SpanMarker for Named Entity Recognition

This is a SpanMarker model that can be used for Named Entity Recognition. In particular, this SpanMarker model uses xlm-roberta-large as the underlying encoder. See train.py for the training script.

Usage

To use this model for inference, first install the span_marker library:

pip install span_marker

You can then run inference with this model like so:

from span_marker import SpanMarkerModel

# Download from the 🤗 Hub
model = SpanMarkerModel.from_pretrained("tomaarsen/span-marker-xlm-roberta-large-conll03")
# Run inference
entities = model.predict("Amelia Earhart flew her single engine Lockheed Vega 5B across the Atlantic to Paris.")

Limitations

Warning: This model works best when punctuation is separated from the prior words, so

# ✅
model.predict("He plays J. Robert Oppenheimer , an American theoretical physicist .")
# ❌
model.predict("He plays J. Robert Oppenheimer, an American theoretical physicist.")
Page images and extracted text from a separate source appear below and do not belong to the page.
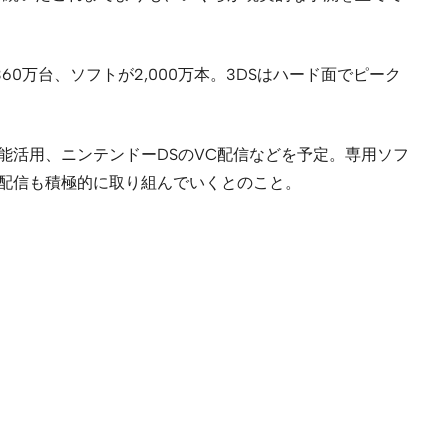
360万台、ソフトが2,000万本。3DSはハード面でピーク
機能活用、ニンテンドーDSのVC配信などを予定。専用ソフ
タル配信も積極的に取り組んでいくとのこと。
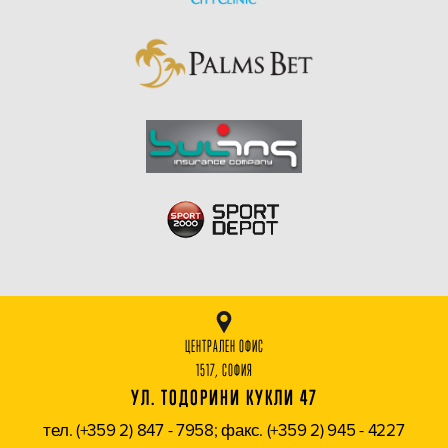
ЦЕНТРАЛЕН ОФИС
1517, СОФИЯ
УЛ. ТОДОРИНИ КУКЛИ 47
тел. (+359 2) 847 - 7958; факс. (+359 2) 945 - 4227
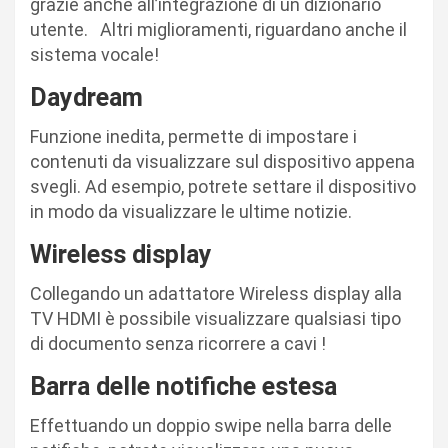
grazie anche all’integrazione di un dizionario
utente. Altri miglioramenti, riguardano anche il
sistema vocale!
Daydream
Funzione inedita, permette di impostare i
contenuti da visualizzare sul dispositivo appena
svegli. Ad esempio, potrete settare il dispositivo
in modo da visualizzare le ultime notizie.
Wireless display
Collegando un adattatore Wireless display alla
TV HDMI è possibile visualizzare qualsiasi tipo
di documento senza ricorrere a cavi !
Barra delle notifiche estesa
Effettuando un doppio swipe nella barra delle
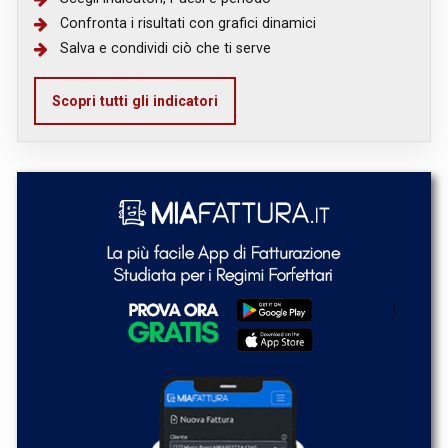
Confronta i risultati con grafici dinamici
Salva e condividi ciò che ti serve
Scopri tutti gli indicatori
# You can also supply a list of words directly: ✅
model.predict(["He", "plays", "J.", "Robert", "Oppenheimer", ",", "an", "American", "theoretical", "physicist", "."])

The same may be beneficial for some languages, such as splitting "l'ocean Atlantique" into "l' ocean Atlantique".

See the SpanMarker repository for documentation and additional information on this library.